● **Fragmento del documento**:
La Argentina, país conectado a la muerte y a los muertos por un vínculo casi tanático, tiende a mejorarlos, a posar sobre ellos un manto de olvido sobre sus errores y falencias cuando es por ellas que debe ser juzgado un político. El legislador, para usar un término caro a la filosofía política, no puede ser pensado sólo  como un individuo común al cual se lo juzga por lo mejor que ha hecho. El legislador, aquel que toma decisiones sobre la vida cotidiana de sus conciudadanos debe ser pensado también por lo que no atinó a dar, por lo que no supo o no quiso conseguir. Kirchner se movió en esa ambivalencia, leyó como ningún otro el escenario político en el que le tocó asumir y, comprobando que no había margen para otra cosa, inició una reconstrucción del Estado y la vida política que la Argentina necesitaba desde hacía años. Utilizó para eso, en demasiadas ocasiones, formas discursivas, aliados y conductas institucionales que no siempre se condijeron con las reformas que encaró. Puede argumentarse a su favor que la real politik, no la de los libros y las buenas intenciones, sino la otra, la de la calle y la rosca, es un elemento ineludible de cualquier forma de gestión y gobierno, aún más en un país que nunca pudo abandonar del todo la forma caudillista del reparto del poder. Él lo intentó, no obstante, pareciera que en algún momento, no ya de su gobierno sino de todo el proyecto que encabezaba, desistió de la idea.

● **Datos registrados**:
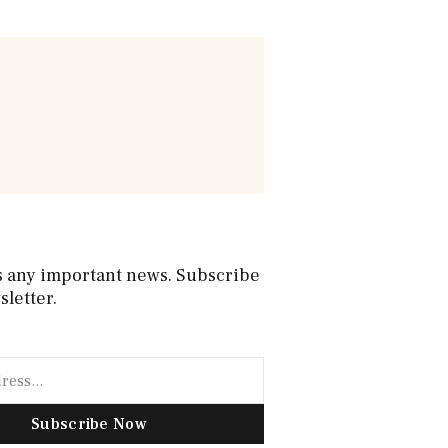
s any important news. Subscribe
sletter.
Subscribe Now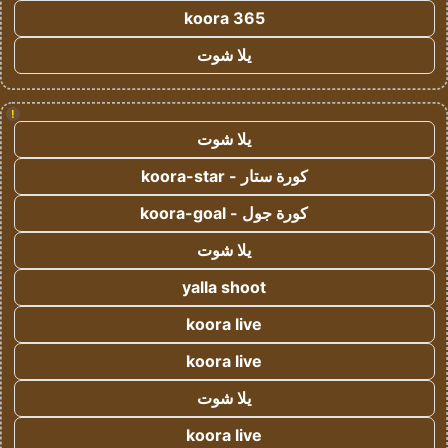
koora 365
يلا شوت
!
يلا شوت
كورة ستار - koora-star
كورة جول - koora-goal
يلا شوت
yalla shoot
koora live
koora live
يلا شوت
koora live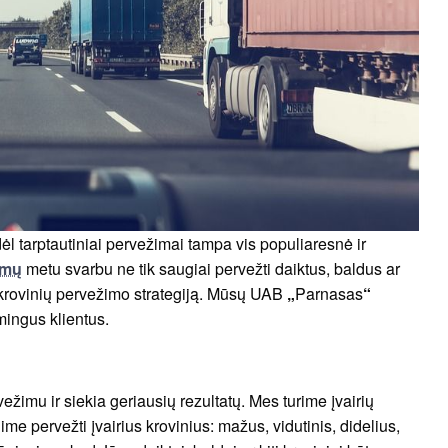
dėl tarptautiniai pervežimai tampa vis populiaresnė ir
imų
metu svarbu ne tik saugiai pervežti daiktus, baldus ar
mią krovinių pervežimo strategiją. Mūsų UAB
„
Parnasas
“
mingus klientus.
imu ir siekia geriausių rezultatų. Mes turime įvairių
ime pervežti įvairius krovinius: mažus, vidutinis, didelius,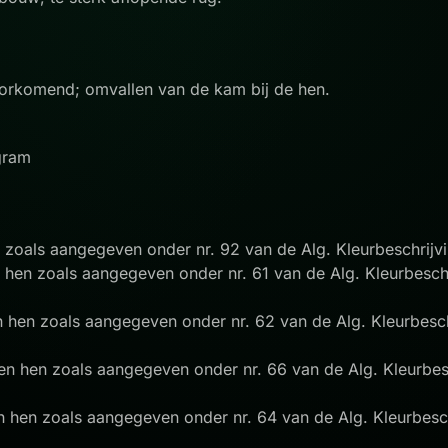
oorkomend; omvallen van de kam bij de hen.
 gram
 zoals aangegeven onder nr. 92 van de Alg. Kleurbeschrijv
 hen zoals aangegeven onder nr. 61 van de Alg. Kleurbesch
n hen zoals aangegeven onder nr. 62 van de Alg. Kleurbesch
en hen zoals aangegeven onder nr. 66 van de Alg. Kleurbes
n hen zoals aangegeven onder nr. 64 van de Alg. Kleurbesc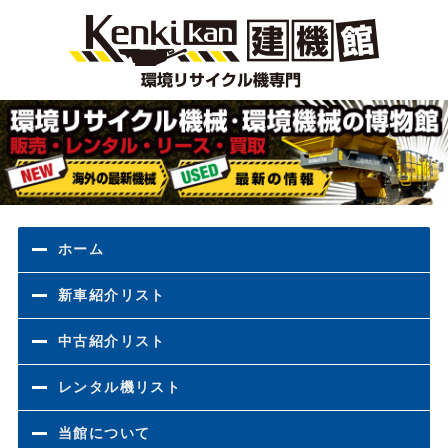
環境
ホーム
新車紹介リスト
中古紹介リスト
レンタル機リスト
当館について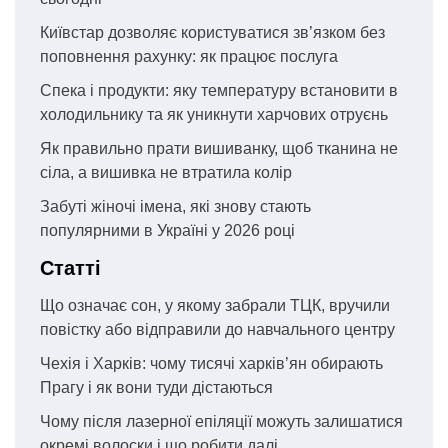
Київстар дозволяє користуватися зв’язком без
поповнення рахунку: як працює послуга
Спека і продукти: яку температуру встановити в
холодильнику та як уникнути харчових отруєнь
Як правильно прати вишиванку, щоб тканина не
сіла, а вишивка не втратила колір
Забуті жіночі імена, які знову стають
популярними в Україні у 2026 році
Статті
Що означає сон, у якому забрали ТЦК, вручили
повістку або відправили до навчального центру
Чехія і Харків: чому тисячі харків’ян обирають
Прагу і як вони туди дістаються
Чому після лазерної епіляції можуть залишатися
окремі волоски і що робити далі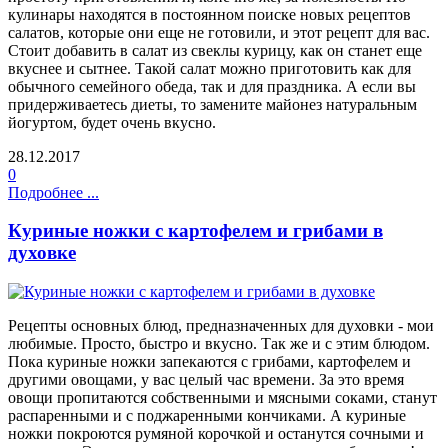
кулинары находятся в постоянном поиске новых рецептов
салатов, которые они еще не готовили, и этот рецепт для вас.
Стоит добавить в салат из свеклы курицу, как он станет еще
вкуснее и сытнее. Такой салат можно приготовить как для
обычного семейного обеда, так и для праздника. А если вы
придерживаетесь диеты, то замените майонез натуральным
йогуртом, будет очень вкусно.
28.12.2017
0
Подробнее ...
Куриные ножки с картофелем и грибами в
духовке
Рецепты основных блюд, предназначенных для духовки - мои
любимые. Просто, быстро и вкусно. Так же и с этим блюдом.
Пока куриные ножки запекаются с грибами, картофелем и
другими овощами, у вас целый час времени. За это время
овощи пропитаются собственными и мясными соками, станут
распаренными и с поджаренными кончиками. А куриные
ножки покроются румяной корочкой и останутся сочными и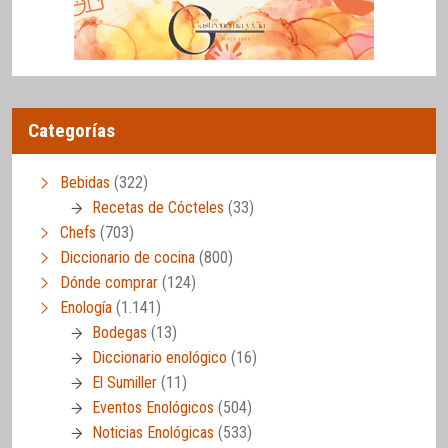
Categorías
Bebidas
(322)
Recetas de Cócteles
(33)
Chefs
(703)
Diccionario de cocina
(800)
Dónde comprar
(124)
Enología
(1.141)
Bodegas
(13)
Diccionario enológico
(16)
El Sumiller
(11)
Eventos Enológicos
(504)
Noticias Enológicas
(533)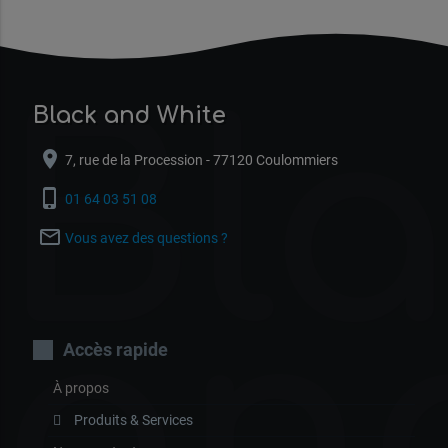
Bl
Black and White
location_on
7, rue de la Procession - 77120 Coulommiers
phone_iphone
01 64 03 51 08
mail_outline
Vous avez des questions ?
an
Accès rapide
À propos
Produits & Services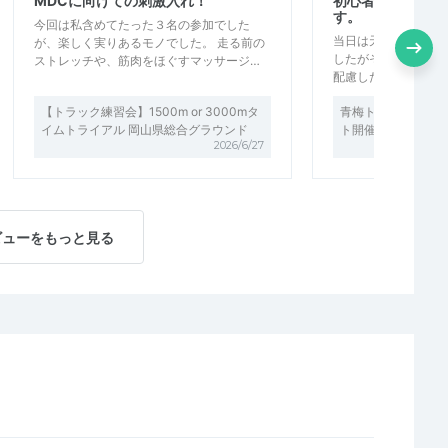
MDCに向けての刺激入れ！
初心者にも丁寧に
す。
今回は私含めてたった３名の参加でした
当日は天候がよくな
が、楽しく実りあるモノでした。 走る前の
したがその分トレラ
ストレッチや、筋肉をほぐすマッサージ…
配慮したペースでの
【トラック練習会】1500m or 3000mタ
青梅トレイル初・中
イムトライアル 岡山県総合グラウンド
ト開催中！
2026/6/27
ビューをもっと見る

● **Ejercicio**:
Responde estas preguntas según el fragmento sobre Kirchner.
1. ¿Con qué está conectada la Argentina por un vínculo casi tanático?
2. ¿Qué inició Kirchner al comprobar que no había margen para otra cosa?
3. ¿Qué forma de reparto del poder nunca pudo abandonar del todo el país?
Las líneas son un material independiente del fragmento.

● **Respuesta**:
1. Está conectada a la muerte y a los muertos.
2. Inició una reconstrucción del Estado y la vida política que la Argentina necesitaba desde hacía años.
3. Nunca pudo abandonar del todo la forma caudillista del reparto del poder.